The catamaran 'Race for Water' is powered exclusively by renewable energy, thanks to a combination of solar panels, a towing kite and hydrogen it can produce from seawater. (Photo courtesy of the Swiss Embassy)

'Race for Water' Stops Over in Jakarta During Global Campaign Against Marine Plastic Pollution


JUNE 21, 2019

Jakarta. "Race for Water," a solar-powered hybrid catamaran, arrived in Jakarta this week as part of a global campaign to raise awareness of the impact of plastic waste on the marine environment.

The vessel, which serves as an envoy of the Lausanne, Switzerland-based foundation of the same name, arrived in Jakarta on Wednesday for a planned technical stopover lasting until August. The vessel is currently on a five-year expedition to assess the levels of plastic pollution in the oceans and raise awareness.

It arrived in Indonesia in early June, first calling on Bali. Members of its crew also visited the Citarum River in West Java, dubbed the world's most polluted.

"Pollution is a major issue in the region. We will be working over the coming days to bring people together and to look at solutions on a practical level. Our aim is to find local solutions to a worldwide disaster," Swiss entrepreneur Marco Simeoni, who founded the Race for Water Foundation, said in a statement on Friday. 

The foundation plans to hold facilitating workshops and allow school children to board the vessel over the next six weeks while it is in port.

The catamaran is powered exclusively by renewable energy, thanks to a combination of solar panels, a towing kite and hydrogen it can produce from seawater. The vessel is circumventing the globe to demonstrate that sustainable solutions to the world's marine pollution problem are possible.



Swiss Ambassador Kurt Kunz said the ship serves to showcase clean technology and ways to deal with plastic waste, including the pyrolysis process, which is used to turn plastic waste into energy.

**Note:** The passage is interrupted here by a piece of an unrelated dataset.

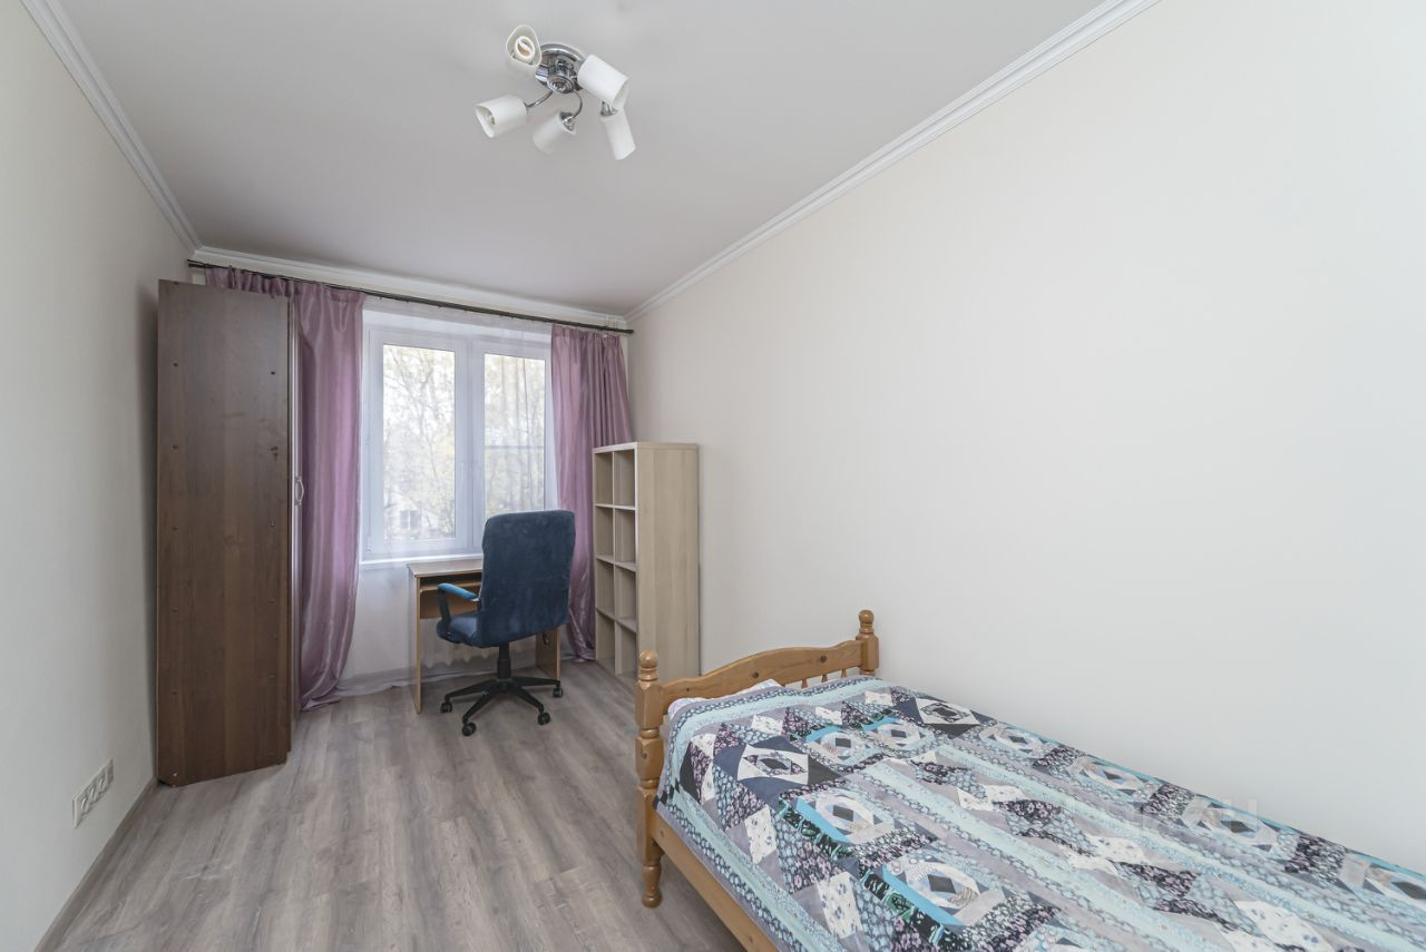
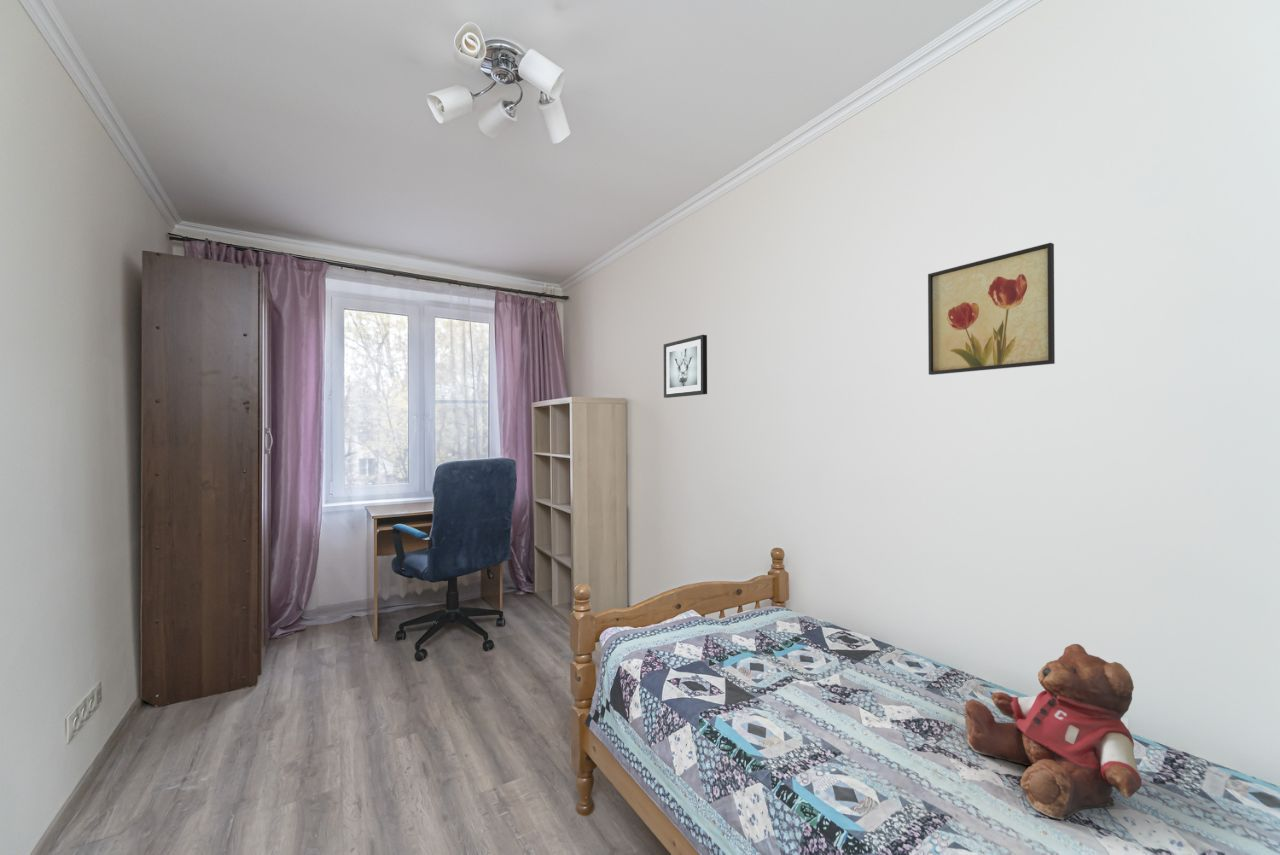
+ wall art [663,334,708,399]
+ wall art [927,242,1056,376]
+ teddy bear [964,643,1142,821]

"We support measures against climate change and for the protection of water and the oceans. We also encourage reducing subsidies on fossil fuels, as they create undesired incentives and make it more difficult for cleaner, renewable energies, such as solar, wind or water power, to be competitive," Kunz said. 

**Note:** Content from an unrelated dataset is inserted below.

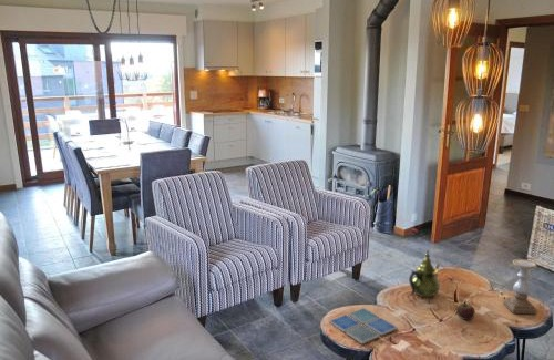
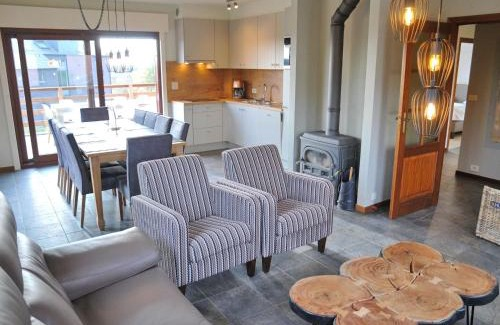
- candle holder [502,258,538,316]
- drink coaster [328,307,399,346]
- teapot [408,249,441,298]
- apple [455,300,476,321]
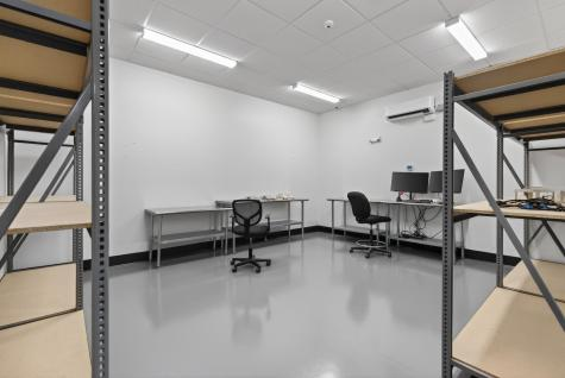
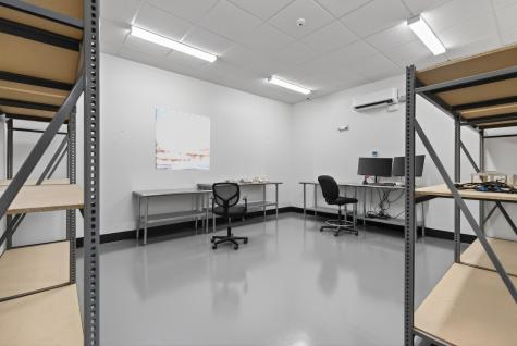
+ wall art [155,108,211,171]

Safri Burhanuddin, deputy minister for human resources, sciences and technology and maritime culture at the Coordinating Ministry of Maritime Affairs, welcomed the catamaran's arrival on Friday and expressed hope that it could inspire more Indonesians to tackle marine pollution. 

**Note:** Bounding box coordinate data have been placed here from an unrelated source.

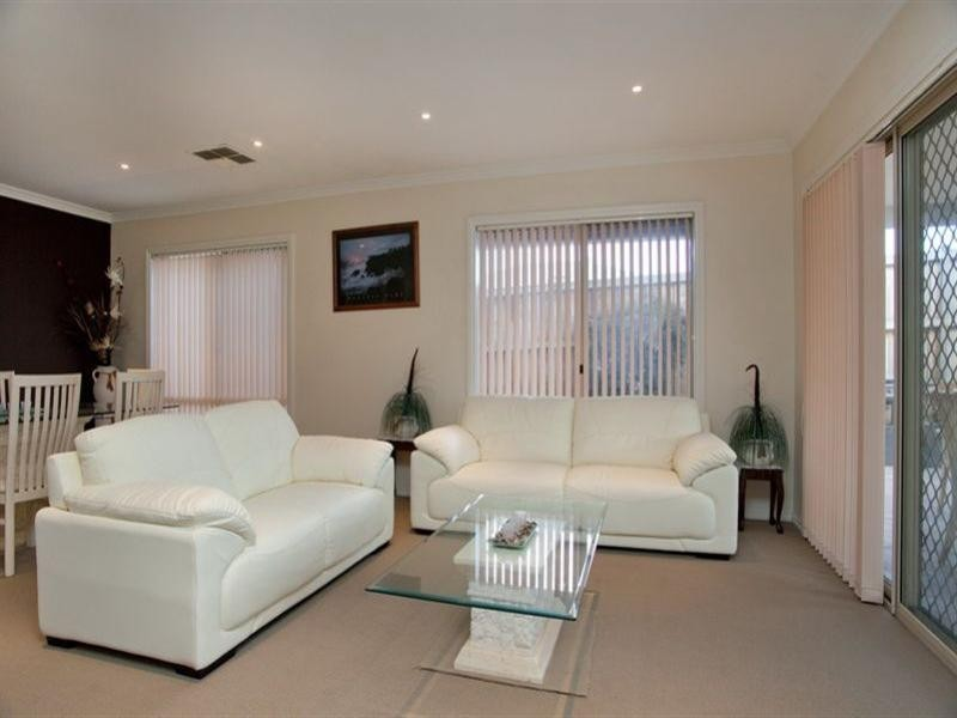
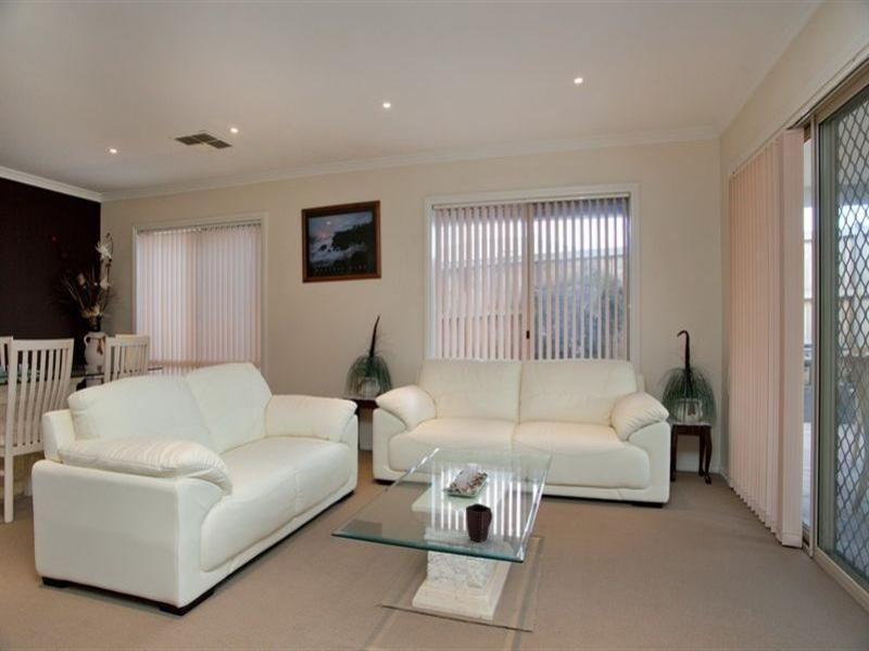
+ mug [465,502,493,542]
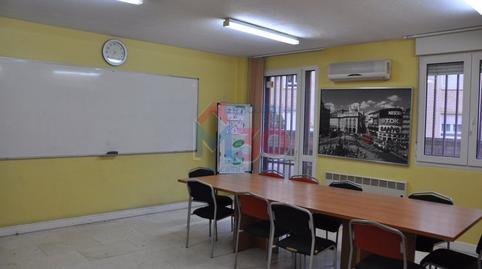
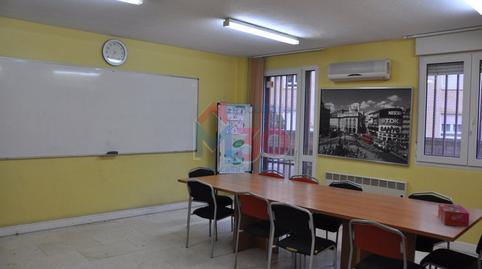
+ tissue box [437,202,470,228]
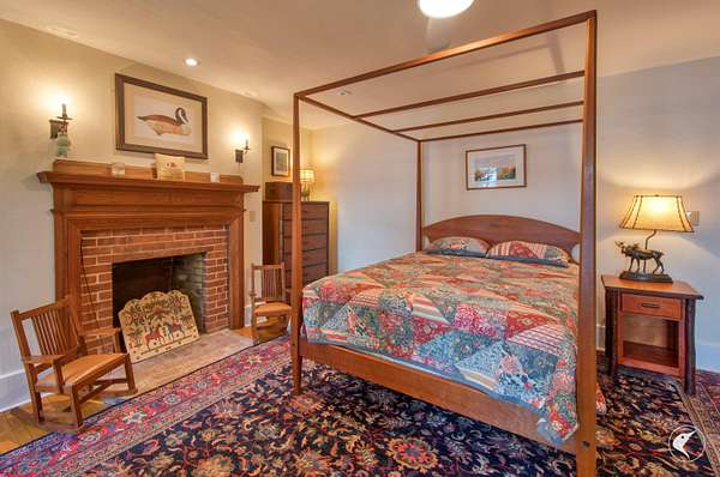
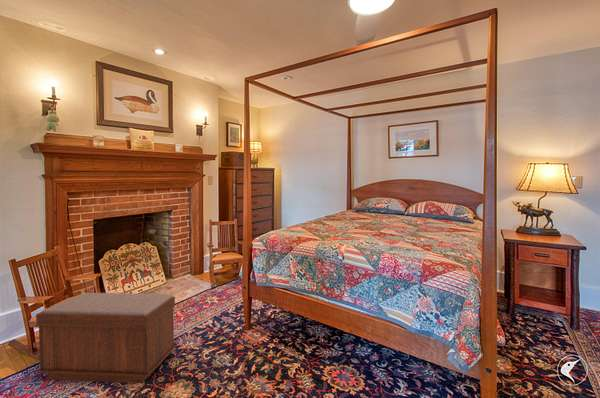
+ bench [35,292,177,384]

"We have become acutely aware that solving the plastic pollution problem cannot be done by the government alone; we also need support from all members of society.… What this odyssey does, is show how we can all work together," Safri said. 

Indonesia is said to be the world's second-largest marine polluter, dumping an estimated 3.2 million tons of plastic into the ocean every year. The government has committed $1 billion annually to clean up its seas.

Last year, the government launched a program to clean up the Citarum River, deploying members of the military along its banks to coordinate efforts to remove waste before it can reach the sea.